The Scottish Labour leader has come out against what he labelled the “heinous” two-child benefits cap, declaring he will lobby Sir Keir Starmer to scrap it.
The two-child limit prevents parents from claiming child tax credit or universal credit for any third or subsequent child born after April 2017.
The Labour leader said on Sunday that he was “not changing that policy”, when asked if he would scrap it if Labour wins the next election.
Speaking to the Daily Record newspaper yesterday, Mr Sarwar said: “Scottish Labour policy has not changed. We continue to oppose the two-child limit. We continue to believe that it exacerbates poverty, and we continue to believe that it needs to change”.
He said the party does “recognise” that any new Labour government would “inherit economic carnage”, but he added: “We will continue to press any incoming UK Labour government to move as fast as they can within our fiscal rules to remove this heinous policy.”
“I completely accept that we have to create economic stability. I completely accept that we have to get growth back in our economy. But that growth then has to be used to alleviate poverty and to create opportunity. And one way we can do that is removing the two-child limit and reforming universal credit”, he said.
Meanwhile, Stephen Flynn, the SNP’s Westminster leader, has also sharply criticised the two-child benefits cap, labelling it “utterly shameful policy”.
He told Sky News the policy “seeks to limit the resource which low-income families can receive from government depending on how many kids they’ve got”, and that is attached to a clause saying that a woman who had been raped has to prove it in order to get benefits.
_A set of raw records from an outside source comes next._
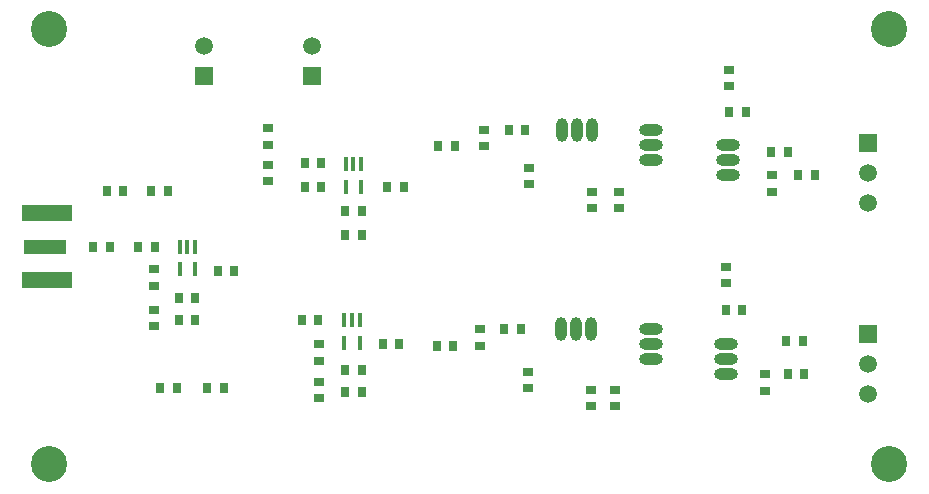
<source format=gbr>
%TF.GenerationSoftware,Altium Limited,Altium Designer,22.7.1 (60)*%
G04 Layer_Color=255*
%FSLAX45Y45*%
%MOMM*%
%TF.SameCoordinates,8DF05635-03F1-411C-9BC5-7CD19558B576*%
%TF.FilePolarity,Positive*%
%TF.FileFunction,Pads,Top*%
%TF.Part,Single*%
G01*
G75*
%TA.AperFunction,SMDPad,CuDef*%
%ADD10R,0.80000X0.90000*%
%ADD11R,0.90000X0.80000*%
%TA.AperFunction,ConnectorPad*%
%ADD12R,4.20000X1.35000*%
%ADD13R,3.60000X1.27000*%
%TA.AperFunction,SMDPad,CuDef*%
G04:AMPARAMS|DCode=14|XSize=1.19mm|YSize=0.4mm|CornerRadius=0.05mm|HoleSize=0mm|Usage=FLASHONLY|Rotation=270.000|XOffset=0mm|YOffset=0mm|HoleType=Round|Shape=RoundedRectangle|*
%AMROUNDEDRECTD14*
21,1,1.19000,0.30000,0,0,270.0*
21,1,1.09000,0.40000,0,0,270.0*
1,1,0.10000,-0.15000,-0.54500*
1,1,0.10000,-0.15000,0.54500*
1,1,0.10000,0.15000,0.54500*
1,1,0.10000,0.15000,-0.54500*
%
%ADD14ROUNDEDRECTD14*%
%TA.AperFunction,ComponentPad*%
%ADD16R,1.50000X1.50000*%
%ADD17C,1.50000*%
%TA.AperFunction,WasherPad*%
%ADD18C,3.04800*%
%TA.AperFunction,ComponentPad*%
%ADD19O,2.00000X1.00000*%
%ADD20O,2.00000X1.00000*%
%ADD21O,1.00000X2.00000*%
%ADD22O,1.00000X2.00000*%
D10*
X9048900Y5435600D02*
D03*
X8908900D02*
D03*
X9137500Y5245100D02*
D03*
X9277500D02*
D03*
X9048600Y3556000D02*
D03*
X9188600D02*
D03*
X9175900Y3835400D02*
D03*
X9035900D02*
D03*
X5619600Y3810000D02*
D03*
X5759600D02*
D03*
X5656500Y5137900D02*
D03*
X5796500D02*
D03*
X6230837Y5487576D02*
D03*
X6090837D02*
D03*
X6826400Y5626100D02*
D03*
X6686400D02*
D03*
X8553300Y5778500D02*
D03*
X8693300D02*
D03*
X6216800Y3797300D02*
D03*
X6076800D02*
D03*
X3308500Y4635500D02*
D03*
X3168500D02*
D03*
X8521816Y4098847D02*
D03*
X8661816D02*
D03*
X6788300Y3937000D02*
D03*
X6648300D02*
D03*
X4134000Y3441700D02*
D03*
X4274000D02*
D03*
X3733800Y3441700D02*
D03*
X3873800D02*
D03*
X5073800Y4013200D02*
D03*
X4933800D02*
D03*
X5442100Y3403600D02*
D03*
X5302100D02*
D03*
X5442100Y3594100D02*
D03*
X5302100D02*
D03*
X5098000Y5137900D02*
D03*
X4958000D02*
D03*
X5440900Y4731500D02*
D03*
X5300900D02*
D03*
X5440900Y4934700D02*
D03*
X5300900D02*
D03*
X3797600Y5105400D02*
D03*
X3657600D02*
D03*
X3423100Y5105400D02*
D03*
X3283100D02*
D03*
X4032700Y4203700D02*
D03*
X3892700D02*
D03*
X4032700Y4013200D02*
D03*
X3892700D02*
D03*
X3689800Y4635500D02*
D03*
X3549800D02*
D03*
X4222900Y4432300D02*
D03*
X4362900D02*
D03*
X4958000Y5341100D02*
D03*
X5098000D02*
D03*
D11*
X7378700Y3422800D02*
D03*
Y3282800D02*
D03*
X6858000Y5302400D02*
D03*
Y5162400D02*
D03*
X6476583Y5627505D02*
D03*
Y5487505D02*
D03*
X8915400Y5238900D02*
D03*
Y5098900D02*
D03*
X8547100Y6134400D02*
D03*
Y5994400D02*
D03*
X7391400Y5099200D02*
D03*
Y4959200D02*
D03*
X7620000Y5099200D02*
D03*
Y4959200D02*
D03*
X7581900Y3422800D02*
D03*
Y3282800D02*
D03*
X8521700Y4464200D02*
D03*
Y4324200D02*
D03*
X8855659Y3554489D02*
D03*
Y3414489D02*
D03*
X6845300Y3575200D02*
D03*
Y3435200D02*
D03*
X6438900Y3937000D02*
D03*
Y3797000D02*
D03*
X5080000Y3352500D02*
D03*
Y3492500D02*
D03*
Y3810300D02*
D03*
Y3670300D02*
D03*
X4647000Y5639700D02*
D03*
Y5499700D02*
D03*
X4647000Y5328400D02*
D03*
Y5188400D02*
D03*
X3686407Y3960330D02*
D03*
Y4100330D02*
D03*
Y4443072D02*
D03*
Y4303072D02*
D03*
D12*
X2775900Y4353000D02*
D03*
Y4918000D02*
D03*
D13*
X2755900Y4635500D02*
D03*
D14*
X5424400Y3821200D02*
D03*
X5294400D02*
D03*
Y4013200D02*
D03*
X5359400D02*
D03*
X5424400D02*
D03*
X4028660Y4444010D02*
D03*
X3898659D02*
D03*
Y4636010D02*
D03*
X3963660D02*
D03*
X4028660D02*
D03*
X5435900Y5335500D02*
D03*
X5370900D02*
D03*
X5305900D02*
D03*
Y5143500D02*
D03*
X5435900D02*
D03*
D16*
X9728200Y5511800D02*
D03*
Y3898900D02*
D03*
X5016500Y6083300D02*
D03*
X4102100D02*
D03*
D17*
X9728200Y5257800D02*
D03*
Y5003800D02*
D03*
Y3644900D02*
D03*
Y3390900D02*
D03*
X5016500Y6337300D02*
D03*
X4102100D02*
D03*
D18*
X2794000Y6477000D02*
D03*
Y2794000D02*
D03*
X9906000D02*
D03*
Y6477000D02*
D03*
D19*
X8539626Y5245100D02*
D03*
Y5499100D02*
D03*
X8521700Y3556000D02*
D03*
Y3810000D02*
D03*
X7886700Y3683000D02*
D03*
Y3937000D02*
D03*
Y5372100D02*
D03*
Y5626100D02*
D03*
D20*
X8539626Y5372100D02*
D03*
X8521700Y3683000D02*
D03*
X7886700Y3810000D02*
D03*
Y5499100D02*
D03*
D21*
X7124700Y3937000D02*
D03*
X7378700D02*
D03*
X7391400Y5626100D02*
D03*
X7137400D02*
D03*
D22*
X7251700Y3937000D02*
D03*
X7264400Y5626100D02*
D03*
%TF.MD5,e75b4d4b273096fce9180e157a2c0c0b*%
M02*

</source>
“What kind of society are we living in where that’s the case?”, he added.
Mr Flynn said he finds it “deeply regrettable that the Labour Party are in full agreement with the Conservatives on this”.
He blasted Labour leader Sir Keir Starmer, saying he has “outlined that he doesn’t believe in change when it comes to austerity measures, and that’s deeply, deeply concerning”.
“Going into a general election campaign when the public is looking for real change, this isn’t going to cut it”, he said.
In 2020, deputy Labour leader Angela Rayner tweeted that the “obscene and inhumane two child cap must go”, linking to research which said it was a key factor contributing to women’s decisions to have abortions
Labour MP Meg Hillier also told the BBC’s Westminster Hour programme yesterday: “Well, I was never comfortable about having the child benefit cap come in … personally, I’d be lobbying for a lifting of that”.
Labour chair of the work and pensions committee, Stephen Timms told the i newspaper that “it only really makes sense if you think that families should not have more than two children … as time goes on, the case for the two-child limit will be increasingly hard to make”.
The decision to keep the policy also comes as a major academic study into the effects of the two-child cap concluded the policy it has had a “poverty-producing” impact over the past six years.
The research, published on Monday morning by academics from the Universities of York, Oxford and LSE concluded the two-child limit had no positive incentive effect on employment, nor produced a reduction in fertility among poorer families.
Yesterday, shadow home secretary Yvette Cooper insisted that the two-child benefit cap would be kept to ensure fiscal restraint.
She told Sky News: “We’ve just been really clear. We can only fund it… We’ve got to be clear about what we can fund and that’s why Keir Starmer’s set out the position. Because we’ve got to make sure that any policy that we propose, anything that we might want to change, anything we might not like that the Tories have done, we’ve still got to say how we’d fund it”.